Key Takeaways:
*Fed Governor Michelle Bowman and other policymakers warned that inflation remains above target, signaling no rush to cut rates. The remarks reinforced expectations of “higher-for-longer” policy, supporting the U.S. dollar.
*The 10-year Treasury yield held near 4.55%, reflecting confidence in U.S. economic resilience and tempering rate-cut bets.
*Spot gold retreated toward $3,920 per ounce, as investors adjusted positions in response to firm yields and a stronger dollar.
Market Summary:
The U.S. Dollar extended gains in recent sessions as Federal Reserve officials maintained a firm tone on inflation, dampening hopes for early 2026 rate cuts. Fed Governor Michelle Bowman emphasized that inflation remains above target and that the central bank needs more evidence of sustained progress before easing policy. Her comments echoed similar remarks from other policymakers, reinforcing the “higher-for-longer” narrative. As a result, Treasury yields stayed elevated with the 10-year note hovering near 4.55% keeping the greenback broadly supported against major currencies.
Economic data also lent modest backing to the dollar’s strength. The Chicago PMI improved to 43.8 in October from 40.6 previously, signaling early signs of stabilization in U.S. manufacturing after a prolonged contraction. While the reading remains below the expansion threshold of 50, investors viewed the uptick as consistent with a soft-landing scenario, reducing the urgency for rate cuts. Futures markets now price in fewer than three Fed cuts for 2025, compared to nearly five expected earlier this quarter, a significant recalibration that continues to underpin demand for U.S. assets.
Gold prices, meanwhile, slipped as the stronger dollar and firm yields weighed on demand for non-yielding assets. Spot gold retreated toward $3,920 per ounce after testing the $4,035 mark earlier in the session, with traders adjusting to the Fed’s hawkish rhetoric. The opportunity cost of holding gold has risen alongside real yields, prompting some investors to take profits from the metal’s recent rally. Still, support remains resilient above the $3,900 level as long-term inflation expectations stay elevated and geopolitical tensions simmer in the background.

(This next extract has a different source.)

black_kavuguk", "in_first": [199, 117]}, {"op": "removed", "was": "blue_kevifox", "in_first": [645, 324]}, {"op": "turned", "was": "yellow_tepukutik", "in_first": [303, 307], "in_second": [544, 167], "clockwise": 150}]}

Overall, market sentiment remains delicately balanced between policy expectations and risk appetite. A stronger U.S. economy could keep the dollar buoyant while exerting downward pressure on gold, but any signs of softening inflation or weaker labor data could reverse that trend. Investors will now turn their attention to upcoming ISM Services and U.S. Nonfarm Payrolls reports later this week for fresh direction with data surprises likely to dictate the next move for both the dollar and gold.
Technical Analysis

The DXY chart is showing a bullish trend. The price has recently surged above key resistance levels, pushing toward the 99.90 handle, and appears to be testing the 100.00 level. The broader uptrend remains intact, supported by the 20-period and 50-period moving averages, both of which are sloping upwards, indicating sustained positive momentum.
The RSI is currently at 70, suggesting that the price is approaching overbought territory, which could lead to short-term consolidation or pullbacks. However, the MACD is still showing strong bullish momentum, with the histogram and signal line in positive territory.

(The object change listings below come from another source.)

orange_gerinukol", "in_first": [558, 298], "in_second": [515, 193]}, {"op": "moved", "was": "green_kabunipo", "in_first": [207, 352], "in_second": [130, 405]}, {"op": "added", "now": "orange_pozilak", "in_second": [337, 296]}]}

Overall, the DXY is in a bullish phase, but some short-term caution is warranted as the index nears overbought conditions. Keep an eye on the 100.25 level for potential resistance and the reaction there.
Resistance Levels: 100.25, 101.10
Support Levels: 99.50, 98.80

The XAUUSD chart is showing signs of consolidation after a sharp move higher. The price has recently pulled back from its highs near $4,400, where it had failed to break above resistance levels. The price is now hovering around $3,995 and testing a key support zone around the $3,920 level.
The RSI has recently dropped to 47, indicating neutral momentum. It is not in overbought or oversold territory, but it does suggest that gold is currently in a period of indecision or consolidation. The MACD is also showing a slight bearish divergence, with the histogram in negative territory, suggesting that the price could face some short-term weakness.